[PROVIDED DATA]
++++++++
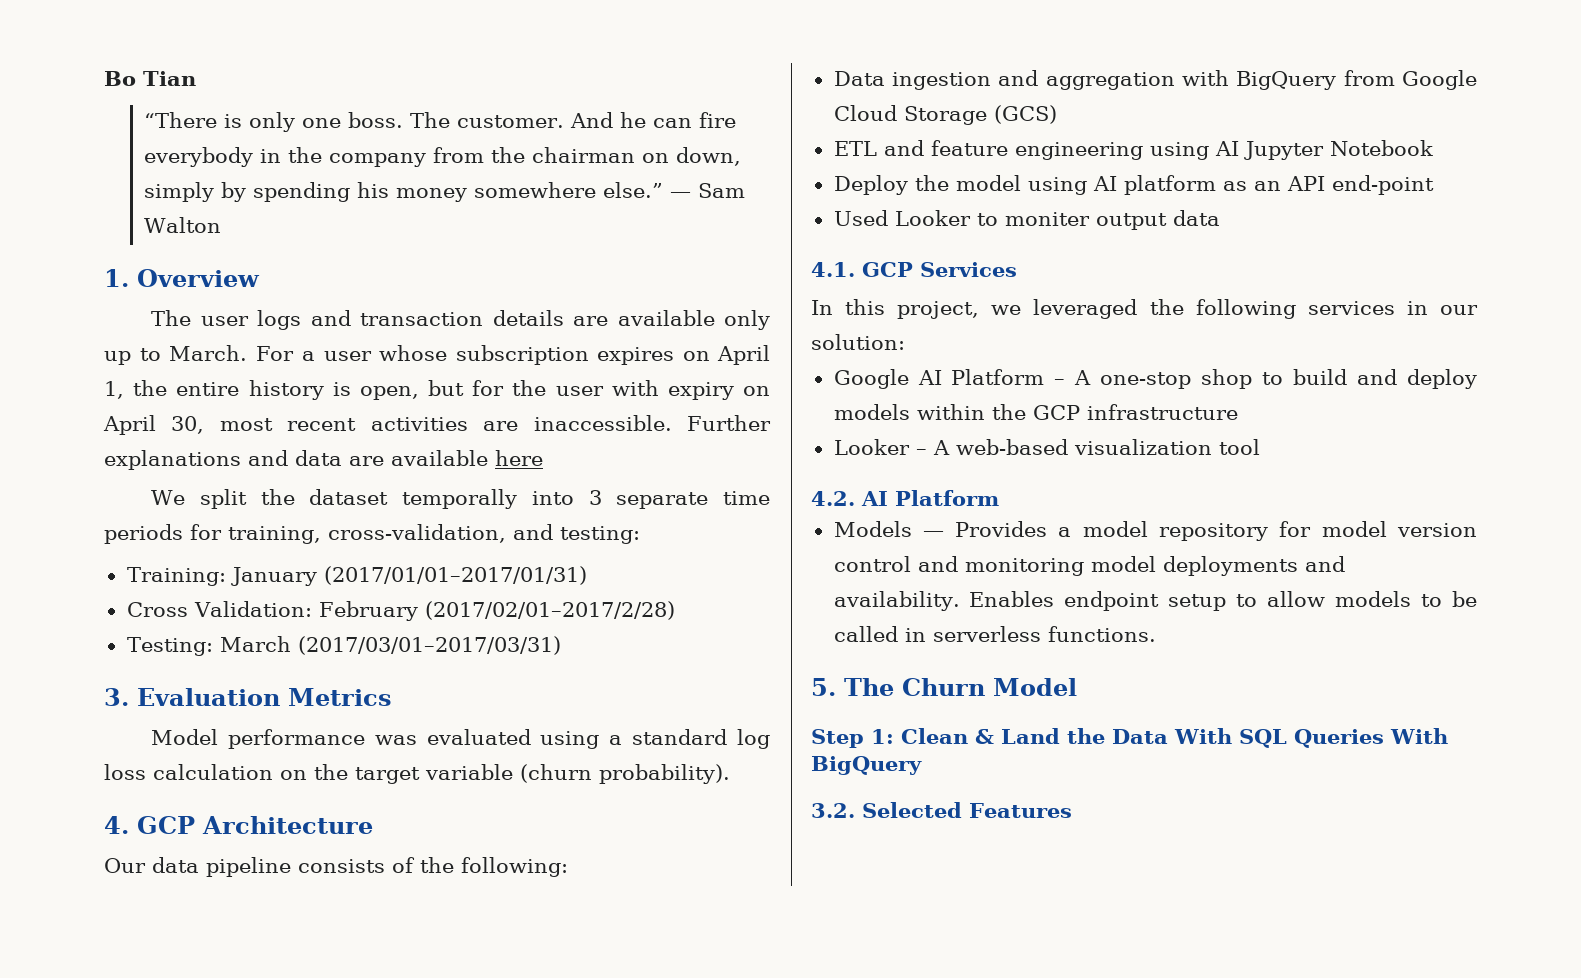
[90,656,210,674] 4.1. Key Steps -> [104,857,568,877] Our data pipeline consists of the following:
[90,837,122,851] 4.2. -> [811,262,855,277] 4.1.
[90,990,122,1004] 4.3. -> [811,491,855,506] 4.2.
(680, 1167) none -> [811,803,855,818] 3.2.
++++++++
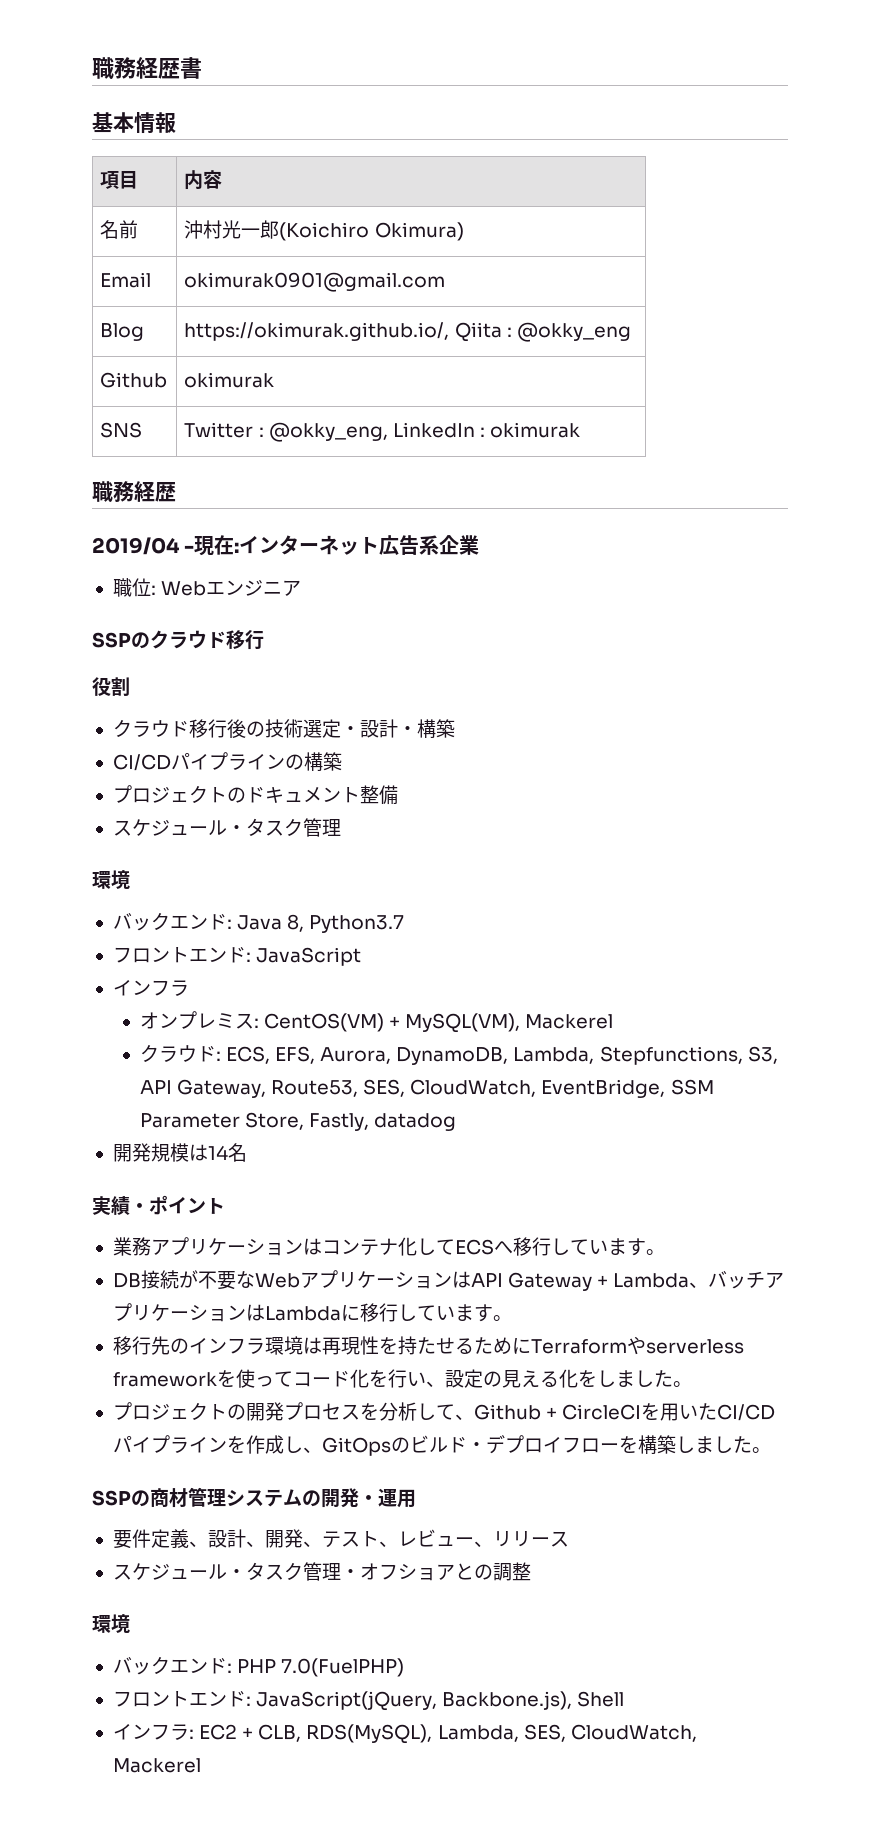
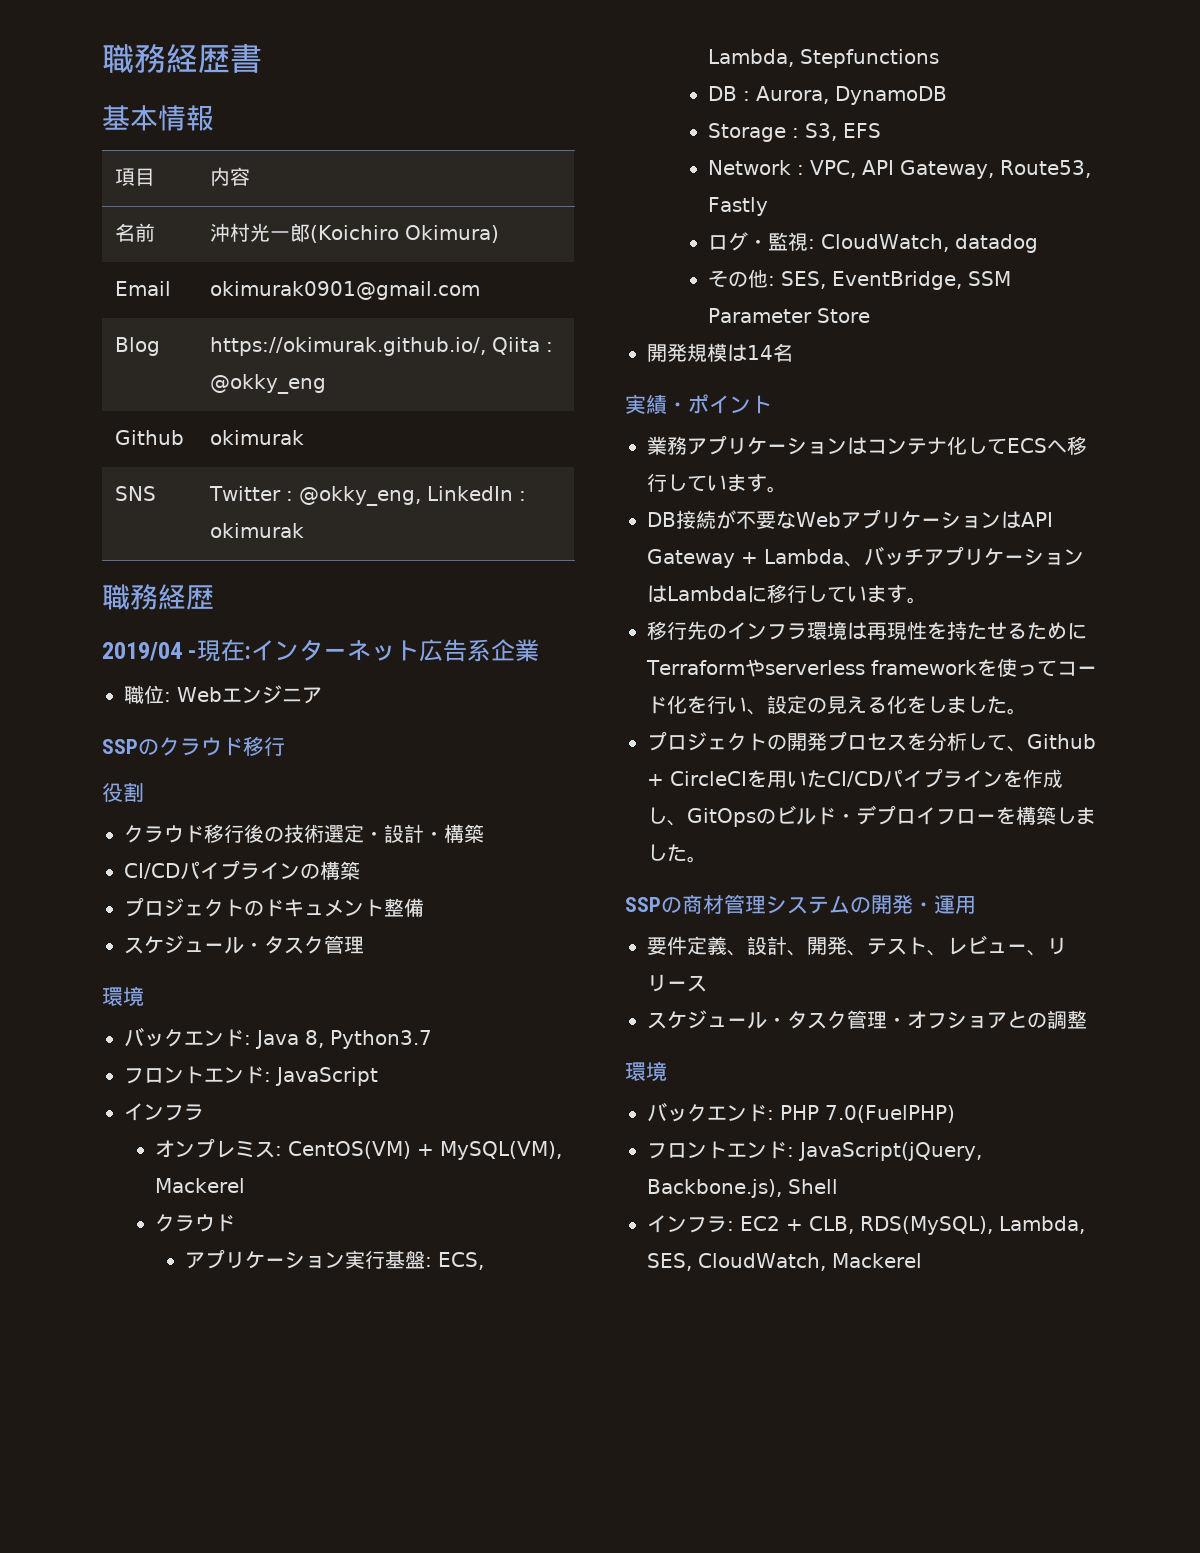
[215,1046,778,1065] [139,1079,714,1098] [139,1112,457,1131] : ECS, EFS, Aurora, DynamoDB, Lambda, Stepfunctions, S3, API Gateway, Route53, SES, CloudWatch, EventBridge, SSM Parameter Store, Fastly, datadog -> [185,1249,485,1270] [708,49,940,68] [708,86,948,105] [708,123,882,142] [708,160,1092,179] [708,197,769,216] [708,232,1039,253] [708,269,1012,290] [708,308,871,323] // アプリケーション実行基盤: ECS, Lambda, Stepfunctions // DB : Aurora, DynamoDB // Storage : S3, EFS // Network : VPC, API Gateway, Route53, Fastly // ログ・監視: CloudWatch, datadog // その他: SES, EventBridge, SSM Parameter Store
++++++++
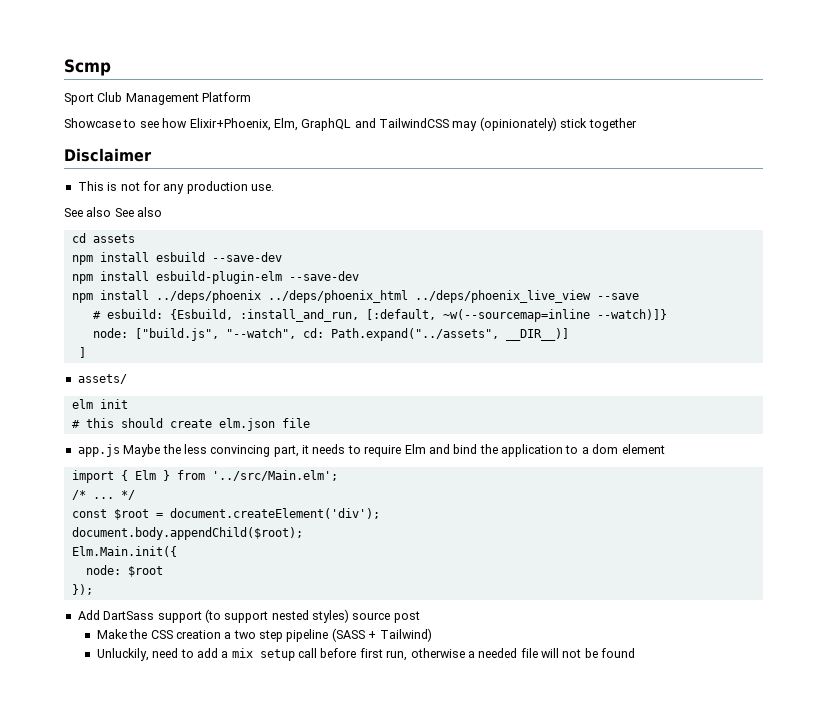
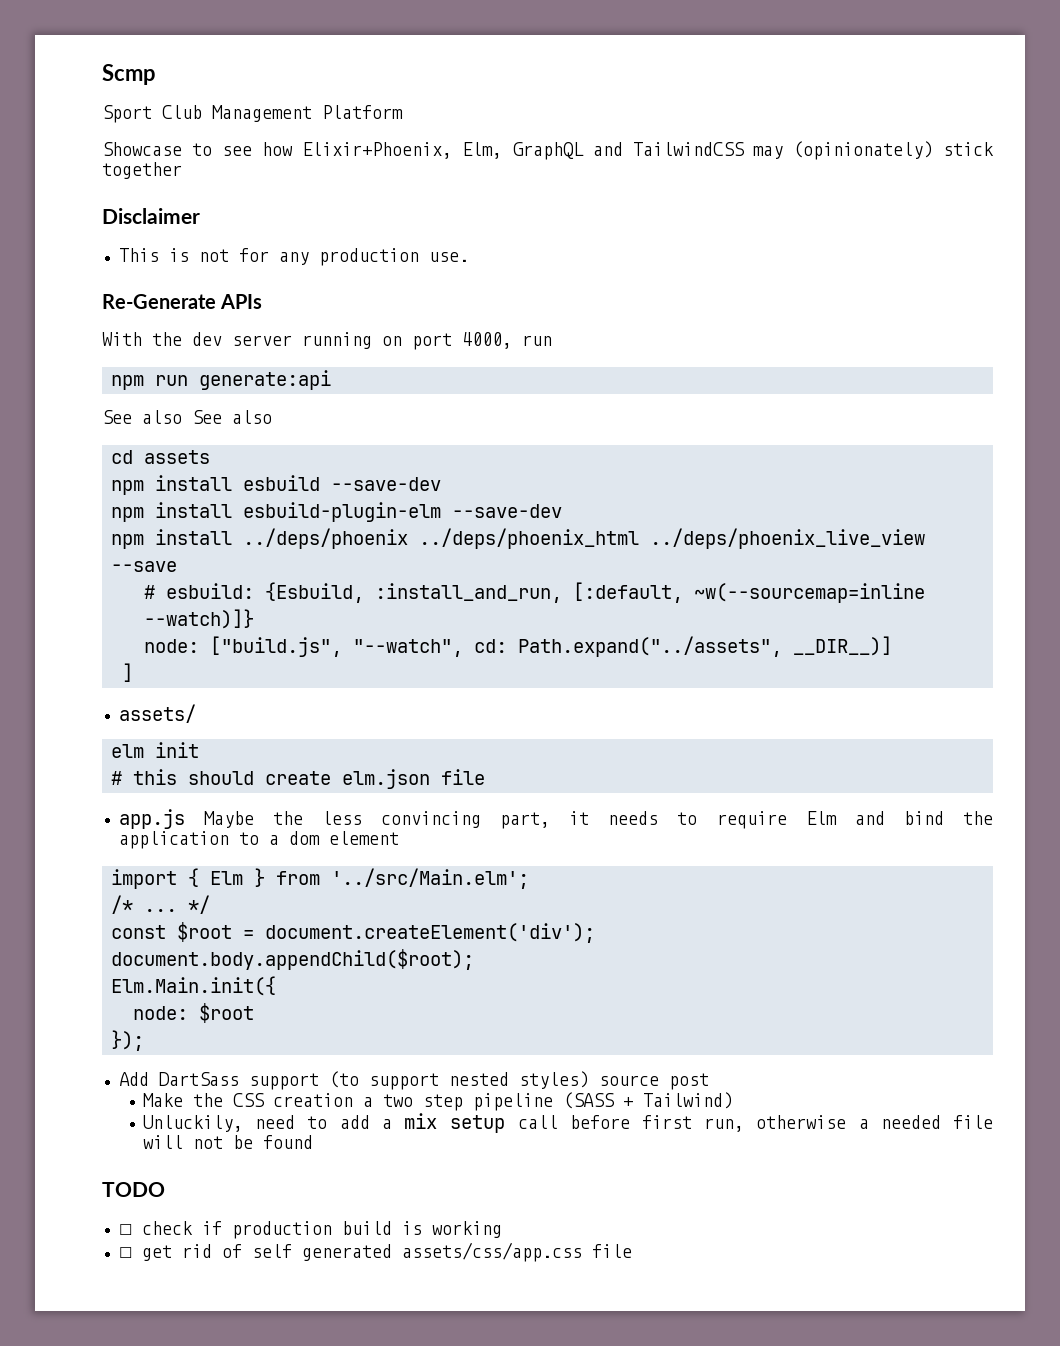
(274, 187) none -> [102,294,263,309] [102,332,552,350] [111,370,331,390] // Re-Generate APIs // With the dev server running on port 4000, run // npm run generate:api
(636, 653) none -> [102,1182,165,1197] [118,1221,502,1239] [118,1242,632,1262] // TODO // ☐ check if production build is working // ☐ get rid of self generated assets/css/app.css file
++++++++
[YOUR INSTRUCTIONS] All lines above from the one containing "[90,656,210,674] 4.1. Key" to the one containing "(680, 1167) none -> [811,803,855,818] 3.2." must be repeated exactly, both lines included, and no others.

[WRITTEN RESPONSE]
[90,656,210,674] 4.1. Key Steps -> [104,857,568,877] Our data pipeline consists of the following:
[90,837,122,851] 4.2. -> [811,262,855,277] 4.1.
[90,990,122,1004] 4.3. -> [811,491,855,506] 4.2.
(680, 1167) none -> [811,803,855,818] 3.2.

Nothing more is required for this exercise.